** Opening DATA FOR THIS EXERCISE block **
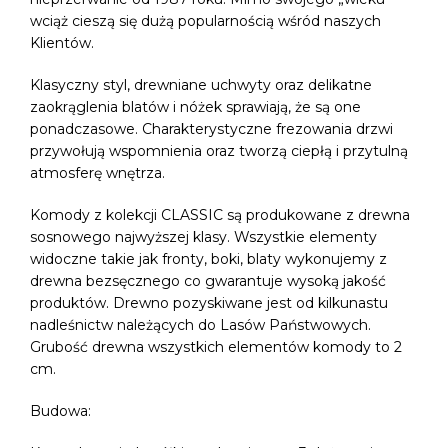
wciąż cieszą się dużą popularnością wśród naszych
Klientów.
Klasyczny styl, drewniane uchwyty oraz delikatne
zaokrąglenia blatów i nóżek sprawiają, że są one
ponadczasowe. Charakterystyczne frezowania drzwi
przywołują wspomnienia oraz tworzą ciepłą i przytulną
atmosferę wnętrza.
Komody z kolekcji CLASSIC są produkowane z drewna
sosnowego najwyższej klasy. Wszystkie elementy
widoczne takie jak fronty, boki, blaty wykonujemy z
drewna bezsęcznego co gwarantuje wysoką jakość
produktów. Drewno pozyskiwane jest od kilkunastu
nadleśnictw należących do Lasów Państwowych.
Grubość drewna wszystkich elementów komody to 2
cm.
Budowa:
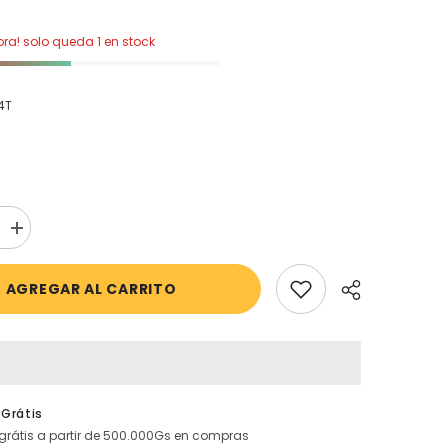
a! solo queda 1 en stock
4T
aumentar
la
cantidad
para
AGREGAR AL CARRITO
H&amp;M
-
Sueter
con
mangas
largas
 Grátis
grátis a partir de 500.000Gs en compras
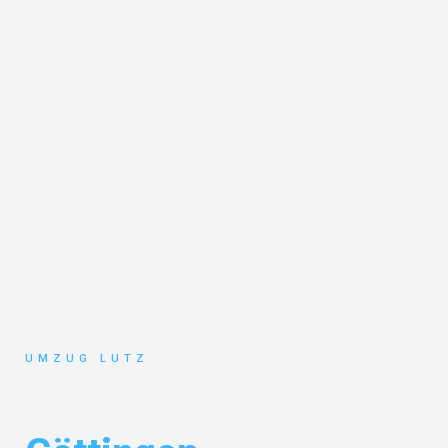
UMZUG LUTZ
Umzug Augsburg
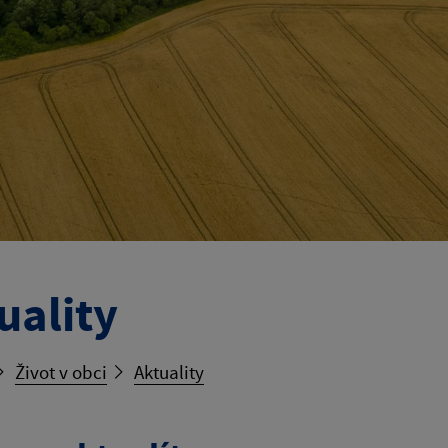
uality
Život v obci
Aktuality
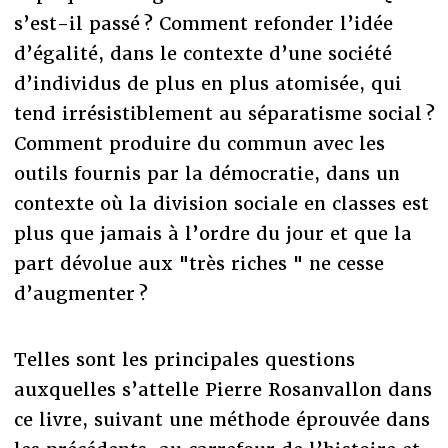
s’est-il passé ? Comment refonder l’idée
d’égalité, dans le contexte d’une société
d’individus de plus en plus atomisée, qui
tend irrésistiblement au séparatisme social ?
Comment produire du commun avec les
outils fournis par la démocratie, dans un
contexte où la division sociale en classes est
plus que jamais à l’ordre du jour et que la
part dévolue aux "très riches " ne cesse
d’augmenter ?
Telles sont les principales questions
auxquelles s’attelle Pierre Rosanvallon dans
ce livre, suivant une méthode éprouvée dans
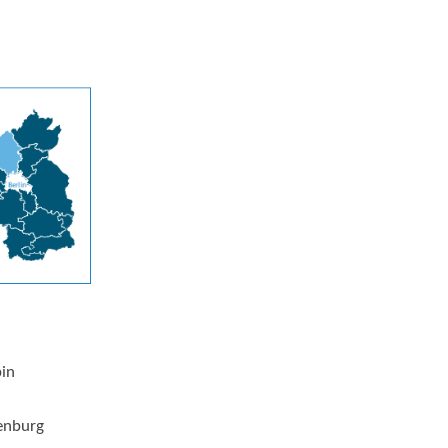
pin
enburg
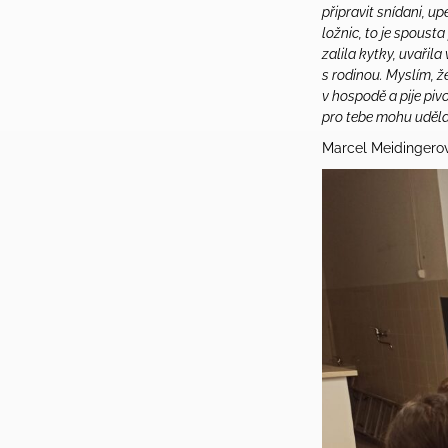
připravit snídani, u
ložnic, to je spoust
zalila kytky, uvařil
s rodinou. Myslím, 
v hospodě a pije piv
pro tebe mohu udělat
Marcel Meidingerov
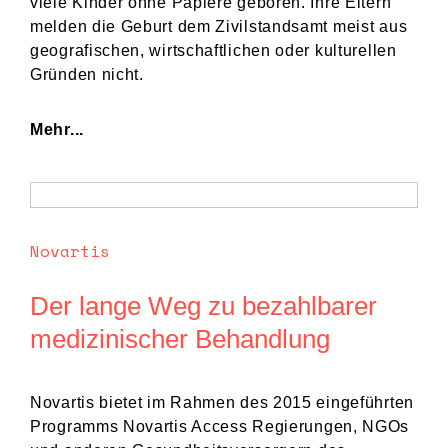
viele Kinder ohne Papiere geboren. Ihre Eltern
melden die Geburt dem Zivilstandsamt meist aus
geografischen, wirtschaftlichen oder kulturellen
Gründen nicht.
Mehr...
Novartis
Der lange Weg zu bezahlbarer
medizinischer Behandlung
Novartis bietet im Rahmen des 2015 eingeführten
Programms Novartis Access Regierungen, NGOs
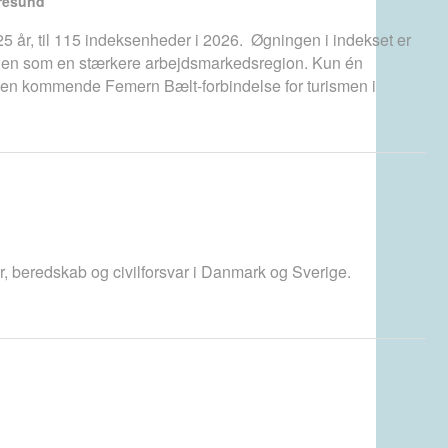
Øresund
 25 år, til 115 indeksenheder i 2026. Øgningen i indekset er
ionen som en stærkere arbejdsmarkedsregion. Kun én
f den kommende Femern Bælt-forbindelse for turismen i
var, beredskab og civilforsvar i Danmark og Sverige.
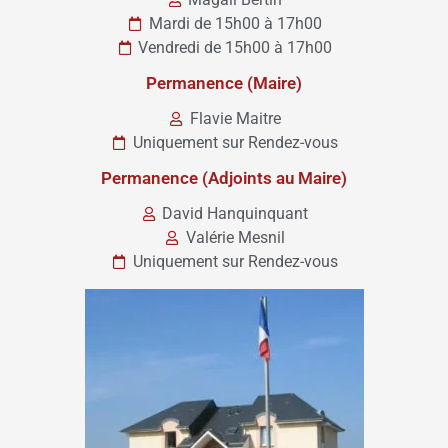
Mardi de 15h00 à 17h00
Vendredi de 15h00 à 17h00
Permanence (Maire)
Flavie Maitre
Uniquement sur Rendez-vous
Permanence (Adjoints au Maire)
David Hanquinquant
Valérie Mesnil
Uniquement sur Rendez-vous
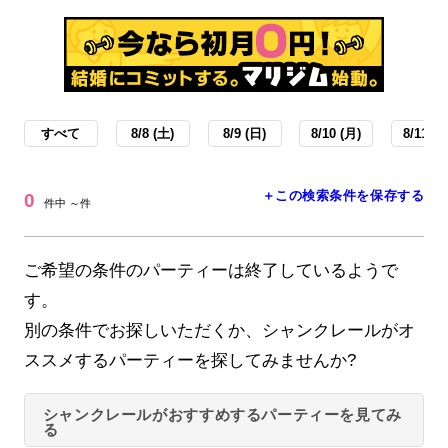
すべて
8/8 (土)
8/9 (日)
8/10 (月)
8/11 (火
＋この検索条件を保存する
0
件中 ～件
ご希望の条件のパーティーは終了しているようで
す。
別の条件でお探しいただくか、シャンクレールがオ
ススメするパーティーを探してみませんか?
シャンクレールがおすすめするパーティーを見てみ
る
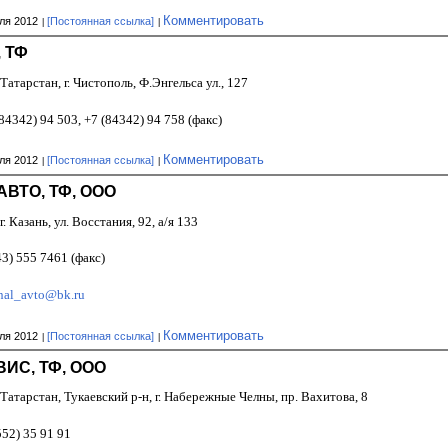
Комментировать
ля 2012
[Постоянная ссылка]
 ТФ
Татарстан, г. Чистополь, Ф.Энгельса ул., 127
84342) 94 503, +7 (84342) 94 758 (факс)
Комментировать
ля 2012
[Постоянная ссылка]
ВТО, ТФ, ООО
г. Казань, ул. Восстания, 92, а/я 133
43) 555 7461 (факс)
enal_avto@bk.ru
Комментировать
ля 2012
[Постоянная ссылка]
ИС, ТФ, ООО
Татарстан, Тукаевский р-н, г. Набережные Челны, пр. Вахитова, 8
552) 35 91 91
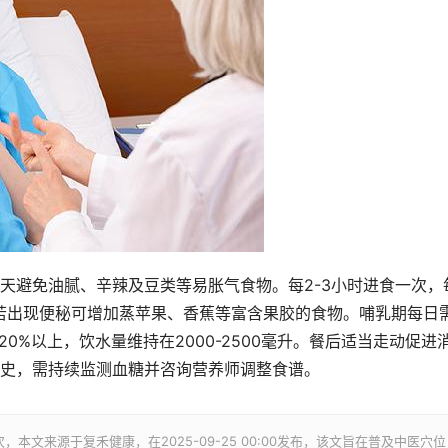
天避免油腻、辛辣及豆类等易胀气食物。每2-3小时进食一次，
，若出现便秘可增加蒸苹果、香蕉等富含果胶的食物。哺乳期每日
0%以上，饮水量维持在2000-2500毫升。餐后适当走动促进
史，需持续监测血糖并咨询营养师调整食谱。
次，本文来源于复禾健康，在2025-09-25 00:00发布，该文旨在普及中医穴位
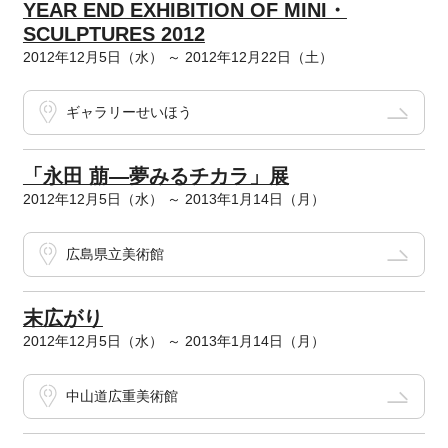
YEAR END EXHIBITION OF MINI・
SCULPTURES 2012
2012年12月5日（水） ～ 2012年12月22日（土）
ギャラリーせいほう
「永田 萠―夢みるチカラ」展
2012年12月5日（水） ～ 2013年1月14日（月）
広島県立美術館
末広がり
2012年12月5日（水） ～ 2013年1月14日（月）
中山道広重美術館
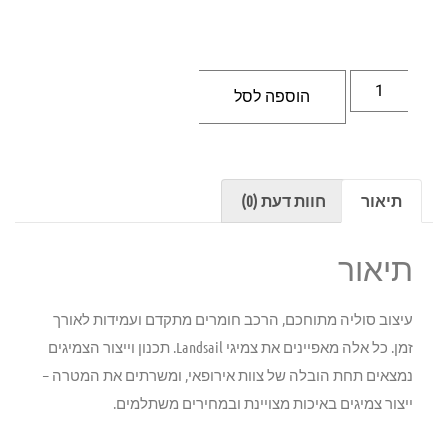
הוספה לסל
תיאור
חוות דעת (0)
תיאור
עיצוב סוליה מתוחכם, הרכב חומרים מתקדם ועמידות לאורך
זמן. כל אלה מאפיינים את צמיגי Landsail. תכנון וייצור הצמיגים
נמצאים תחת הובלה של צוות אירופאי, ומשרתים את המטרה –
ייצור צמיגים באיכות מצויינת ובמחירים משתלמים.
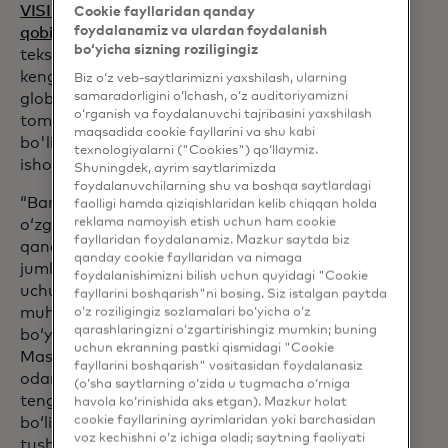
VISIONS/Xizmatlar ko'zi ojizlar va ko'rish
Cookie fayllaridan qanday
foydalanamiz va ulardan foydalanish
opens in a new tab
qobiliyati zaiflar
tomonidan
bo‘yicha sizning roziligingiz
tekshirilgan va tasdiqlangan. Karta
kengaytirilgan identifikatsiya sohasida
Biz o‘z veb-saytlarimizni yaxshilash, ularning
samaradorligini o‘lchash, o‘z auditoriyamizni
opens in a new tab
global yetakchi bo'lgan
IDEMIA
o‘rganish va foydalanuvchi tajribasini yaxshilash
tomonidan birgalikda ishlab chiqilgan
maqsadida cookie fayllarini va shu kabi
bo'lib, jismoniy va raqamli sohada
texnologiyalarni ("Cookies") qo‘llaymiz.
ishonchli yechimlarni taqdim etadi.
Shuningdek, ayrim saytlarimizda
foydalanuvchilarning shu va boshqa saytlardagi
“Bank sohasi yangi tendentsiyalar va
faolligi hamda qiziqishlaridan kelib chiqqan holda
reklama namoyish etish uchun ham cookie
oʻzgarishlarga javob berar ekan, har
fayllaridan foydalanamiz. Mazkur saytda biz
qanday innovatsiya hamma uchun,
qanday cookie fayllaridan va nimaga
jumladan, koʻrish qobiliyati zaif odamlar
foydalanishimizni bilish uchun quyidagi "Cookie
uchun ham taraqqiyot olib kelishi juda
fayllarini boshqarish"ni bosing. Siz istalgan paytda
muhim”, deydi RNIBning xizmatlar
o‘z roziligingiz sozlamalari bo‘yicha o‘z
qarashlaringizni o‘zgartirishingiz mumkin; buning
boʻyicha direktori Devid Klark. “Biz
uchun ekranning pastki qismidagi "Cookie
Mastercard koʻr va koʻrish qobiliyati zaif
fayllarini boshqarish" vositasidan foydalanasiz
odamlarning oʻz moliyaviy mablagʻlariga
(o‘sha saytlarning o‘zida u tugmacha o‘rniga
teng va mustaqil kirish imkoniyatiga ega
havola ko‘rinishida aks etgan). Mazkur holat
cookie fayllarining ayrimlaridan yoki barchasidan
boʻlishlari qanchalik muhimligini
voz kechishni o‘z ichiga oladi; saytning faoliyati
tushunganidan juda xursandmiz.”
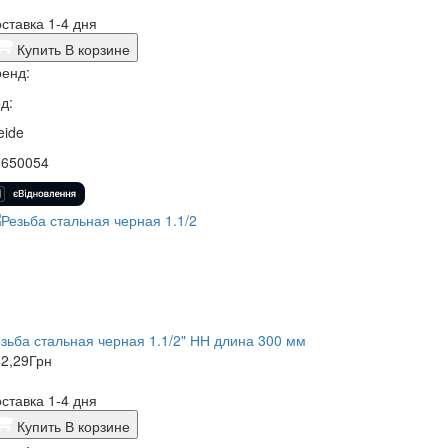
ставка 1-4 дня
Купить
В корзине
енд:
д:
eide
2650054
зьба стальная черная 1.1/2" НН длина 300 мм
2,29
Грн
ставка 1-4 дня
Купить
В корзине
** Closing DATA FOR THIS EXERCISE block **
◆ DIRECTIONS FOR THIS TASK ◆
Turn the text lines from all of the records into one numbered list, skipping any blank lines. Leave the pictures out.

◆ WRITTEN RESPONSE ◆
1. wciąż cieszą się dużą popularnością wśród naszych
2. Klientów.
3. Klasyczny styl, drewniane uchwyty oraz delikatne
4. zaokrąglenia blatów i nóżek sprawiają, że są one
5. ponadczasowe. Charakterystyczne frezowania drzwi
6. przywołują wspomnienia oraz tworzą ciepłą i przytulną
7. atmosferę wnętrza.
8. Komody z kolekcji CLASSIC są produkowane z drewna
9. sosnowego najwyższej klasy. Wszystkie elementy
10. widoczne takie jak fronty, boki, blaty wykonujemy z
11. drewna bezsęcznego co gwarantuje wysoką jakość
12. produktów. Drewno pozyskiwane jest od kilkunastu
13. nadleśnictw należących do Lasów Państwowych.
14. Grubość drewna wszystkich elementów komody to 2
15. cm.
16. Budowa:
17. a! solo queda 1 en stock
18. 4T
19. aumentar
20. la
21. cantidad
22. para
23. AGREGAR AL CARRITO
24. H&amp;M
25. -
26. Sueter
27. con
28. mangas
29. largas
30.  Grátis
31. grátis a partir de 500.000Gs en compras
32. UMZUG LUTZ
33. Umzug Augsburg
34. uality
35. Život v obci
36. Aktuality
37. s’est-il passé ? Comment refonder l’idée
38. d’égalité, dans le contexte d’une société
39. d’individus de plus en plus atomisée, qui
40. tend irrésistiblement au séparatisme social ?
41. Comment produire du commun avec les
42. outils fournis par la démocratie, dans un
43. contexte où la division sociale en classes est
44. plus que jamais à l’ordre du jour et que la
45. part dévolue aux "très riches " ne cesse
46. d’augmenter ?
47. Telles sont les principales questions
48. auxquelles s’attelle Pierre Rosanvallon dans
49. ce livre, suivant une méthode éprouvée dans
50. pin
51. enburg
52. připravit snídani, u
53. ložnic, to je spoust
54. zalila kytky, uvařil
55. s rodinou. Myslím, 
56. v hospodě a pije piv
57. pro tebe mohu udělat
58. Marcel Meidingerov
59. viele Kinder ohne Papiere geboren. Ihre Eltern
60. melden die Geburt dem Zivilstandsamt meist aus
61. geografischen, wirtschaftlichen oder kulturellen
62. Gründen nicht.
63. Mehr...
64. Novartis
65. Der lange Weg zu bezahlbarer
66. medizinischer Behandlung
67. Novartis bietet im Rahmen des 2015 eingeführten
68. Programms Novartis Access Regierungen, NGOs
69. Øresund
70.  25 år, til 115 indeksenheder i 2026. Øgningen i indekset er
71. ionen som en stærkere arbejdsmarkedsregion. Kun én
72. f den kommende Femern Bælt-forbindelse for turismen i
73. var, beredskab og civilforsvar i Danmark og Sverige.
74. Mardi de 15h00 à 17h00
75. Vendredi de 15h00 à 17h00
76. Permanence (Maire)
77. Flavie Maitre
78. Uniquement sur Rendez-vous
79. Permanence (Adjoints au Maire)
80. David Hanquinquant
81. Valérie Mesnil
82. Uniquement sur Rendez-vous
83. すべて
84. 8/8 (土)
85. 8/9 (日)
86. 8/10 (月)
87. 8/11 (火
88. ＋この検索条件を保存する
89. 0
90. 件中 ～件
91. ご希望の条件のパーティーは終了しているようで
92. す。
93. 別の条件でお探しいただくか、シャンクレールがオ
94. ススメするパーティーを探してみませんか?
95. シャンクレールがおすすめするパーティーを見てみ
96. る
97. Комментировать
98. ля 2012
99. [Постоянная ссылка]
100.  ТФ
101. Татарстан, г. Чистополь, Ф.Энгельса ул., 127
102. 84342) 94 503, +7 (84342) 94 758 (факс)
103. Комментировать
104. ля 2012
105. [Постоянная ссылка]
106. ВТО, ТФ, ООО
107. г. Казань, ул. Восстания, 92, а/я 133
108. 43) 555 7461 (факс)
109. enal_avto@bk.ru
110. Комментировать
111. ля 2012
112. [Постоянная ссылка]
113. ИС, ТФ, ООО
114. Татарстан, Тукаевский р-н, г. Набережные Челны, пр. Вахитова, 8
115. 552) 35 91 91
116. 天避免油腻、辛辣及豆类等易胀气食物。每2-3小时进食一次，
117. ，若出现便秘可增加蒸苹果、香蕉等富含果胶的食物。哺乳期每日
118. 0%以上，饮水量维持在2000-2500毫升。餐后适当走动促进
119. 史，需持续监测血糖并咨询营养师调整食谱。
120. 次，本文来源于复禾健康，在2025-09-25 00:00发布，该文旨在普及中医穴位
121. YEAR END EXHIBITION OF MINI・
122. SCULPTURES 2012
123. 2012年12月5日（水） ～ 2012年12月22日（土）
124. ギャラリーせいほう
125. 「永田 萠―夢みるチカラ」展
126. 2012年12月5日（水） ～ 2013年1月14日（月）
127. 広島県立美術館
128. 末広がり
129. 2012年12月5日（水） ～ 2013年1月14日（月）
130. 中山道広重美術館
131. הוספה לסל
132. תיאור
133. חוות דעת (0)
134. תיאור
135. עיצוב סוליה מתוחכם, הרכב חומרים מתקדם ועמידות לאורך
136. זמן. כל אלה מאפיינים את צמיגי Landsail. תכנון וייצור הצמיגים
137. נמצאים תחת הובלה של צוות אירופאי, ומשרתים את המטרה –
138. ייצור צמיגים באיכות מצויינת ובמחירים משתלמים.
139. VISIONS/Xizmatlar ko'zi ojizlar va ko'rish
140. Cookie fayllaridan qanday
141. foydalanamiz va ulardan foydalanish
142. opens in a new tab
143. qobiliyati zaiflar
144. tomonidan
145. bo‘yicha sizning roziligingiz
146. tekshirilgan va tasdiqlangan. Karta
147. kengaytirilgan identifikatsiya sohasida
148. Biz o‘z veb-saytlarimizni yaxshilash, ularning
149. samaradorligini o‘lchash, o‘z auditoriyamizni
150. opens in a new tab
151. global yetakchi bo'lgan
152. IDEMIA
153. o‘rganish va foydalanuvchi tajribasini yaxshilash
154. tomonidan birgalikda ishlab chiqilgan
155. maqsadida cookie fayllarini va shu kabi
156. bo'lib, jismoniy va raqamli sohada
157. texnologiyalarni ("Cookies") qo‘llaymiz.
158. ishonchli yechimlarni taqdim etadi.
159. Shuningdek, ayrim saytlarimizda
160. foydalanuvchilarning shu va boshqa saytlardagi
161. “Bank sohasi yangi tendentsiyalar va
162. faolligi hamda qiziqishlaridan kelib chiqqan holda
163. reklama namoyish etish uchun ham cookie
164. oʻzgarishlarga javob berar ekan, har
165. fayllaridan foydalanamiz. Mazkur saytda biz
166. qanday innovatsiya hamma uchun,
167. qanday cookie fayllaridan va nimaga
168. jumladan, koʻrish qobiliyati zaif odamlar
169. foydalanishimizni bilish uchun quyidagi "Cookie
170. uchun ham taraqqiyot olib kelishi juda
171. fayllarini boshqarish"ni bosing. Siz istalgan paytda
172. muhim”, deydi RNIBning xizmatlar
173. o‘z roziligingiz sozlamalari bo‘yicha o‘z
174. qarashlaringizni o‘zgartirishingiz mumkin; buning
175. boʻyicha direktori Devid Klark. “Biz
176. uchun ekranning pastki qismidagi "Cookie
177. Mastercard koʻr va koʻrish qobiliyati zaif
178. fayllarini boshqarish" vositasidan foydalanasiz
179. odamlarning oʻz moliyaviy mablagʻlariga
180. (o‘sha saytlarning o‘zida u tugmacha o‘rniga
181. teng va mustaqil kirish imkoniyatiga ega
182. havola ko‘rinishida aks etgan). Mazkur holat
183. cookie fayllarining ayrimlaridan yoki barchasidan
184. boʻlishlari qanchalik muhimligini
185. voz kechishni o‘z ichiga oladi; saytning faoliyati
186. tushunganidan juda xursandmiz.”
187. ставка 1-4 дня
188. Купить
189. В корзине
190. енд:
191. д:
192. eide
193. 2650054
194. зьба стальная черная 1.1/2" НН длина 300 мм
195. 2,29
196. Грн
197. ставка 1-4 дня
198. Купить
199. В корзине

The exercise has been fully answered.